§ Exercise aim: Change "Website" to "Homepage" throughout the items, and write out the lines again with everything else left as it is.

(Input Opens)

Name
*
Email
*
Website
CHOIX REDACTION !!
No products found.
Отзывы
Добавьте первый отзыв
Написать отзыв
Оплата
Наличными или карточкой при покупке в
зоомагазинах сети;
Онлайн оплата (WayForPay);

(Input Closes)

§ Answer space:
Name
*
Email
*
Homepage
CHOIX REDACTION !!
No products found.
Отзывы
Добавьте первый отзыв
Написать отзыв
Оплата
Наличными или карточкой при покупке в
зоомагазинах сети;
Онлайн оплата (WayForPay);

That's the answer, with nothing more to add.